> Problem details
Present every line of the listing below as a numbered list, leaving out any blank lines.

Dataset records
▬▬▬
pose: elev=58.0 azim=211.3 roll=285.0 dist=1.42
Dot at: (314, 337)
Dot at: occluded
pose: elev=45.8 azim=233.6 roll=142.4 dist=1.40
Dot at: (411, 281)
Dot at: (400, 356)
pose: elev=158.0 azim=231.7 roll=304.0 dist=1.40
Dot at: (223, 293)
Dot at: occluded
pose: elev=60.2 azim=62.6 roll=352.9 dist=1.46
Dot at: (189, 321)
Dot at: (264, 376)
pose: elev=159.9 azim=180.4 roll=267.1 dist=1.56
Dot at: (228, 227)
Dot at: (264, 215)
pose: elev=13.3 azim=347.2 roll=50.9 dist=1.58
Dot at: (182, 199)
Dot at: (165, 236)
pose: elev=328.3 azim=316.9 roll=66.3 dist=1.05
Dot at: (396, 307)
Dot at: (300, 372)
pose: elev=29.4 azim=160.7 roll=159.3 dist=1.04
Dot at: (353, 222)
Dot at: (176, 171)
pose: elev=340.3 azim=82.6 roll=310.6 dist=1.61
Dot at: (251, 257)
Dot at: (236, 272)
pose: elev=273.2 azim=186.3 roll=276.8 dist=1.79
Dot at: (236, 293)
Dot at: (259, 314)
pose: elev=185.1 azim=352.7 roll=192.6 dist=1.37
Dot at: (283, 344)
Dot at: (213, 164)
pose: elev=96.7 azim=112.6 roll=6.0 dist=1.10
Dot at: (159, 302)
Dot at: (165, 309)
▬▬▬
> Worked solution
1. pose: elev=58.0 azim=211.3 roll=285.0 dist=1.42
2. Dot at: (314, 337)
3. Dot at: occluded
4. pose: elev=45.8 azim=233.6 roll=142.4 dist=1.40
5. Dot at: (411, 281)
6. Dot at: (400, 356)
7. pose: elev=158.0 azim=231.7 roll=304.0 dist=1.40
8. Dot at: (223, 293)
9. Dot at: occluded
10. pose: elev=60.2 azim=62.6 roll=352.9 dist=1.46
11. Dot at: (189, 321)
12. Dot at: (264, 376)
13. pose: elev=159.9 azim=180.4 roll=267.1 dist=1.56
14. Dot at: (228, 227)
15. Dot at: (264, 215)
16. pose: elev=13.3 azim=347.2 roll=50.9 dist=1.58
17. Dot at: (182, 199)
18. Dot at: (165, 236)
19. pose: elev=328.3 azim=316.9 roll=66.3 dist=1.05
20. Dot at: (396, 307)
21. Dot at: (300, 372)
22. pose: elev=29.4 azim=160.7 roll=159.3 dist=1.04
23. Dot at: (353, 222)
24. Dot at: (176, 171)
25. pose: elev=340.3 azim=82.6 roll=310.6 dist=1.61
26. Dot at: (251, 257)
27. Dot at: (236, 272)
28. pose: elev=273.2 azim=186.3 roll=276.8 dist=1.79
29. Dot at: (236, 293)
30. Dot at: (259, 314)
31. pose: elev=185.1 azim=352.7 roll=192.6 dist=1.37
32. Dot at: (283, 344)
33. Dot at: (213, 164)
34. pose: elev=96.7 azim=112.6 roll=6.0 dist=1.10
35. Dot at: (159, 302)
36. Dot at: (165, 309)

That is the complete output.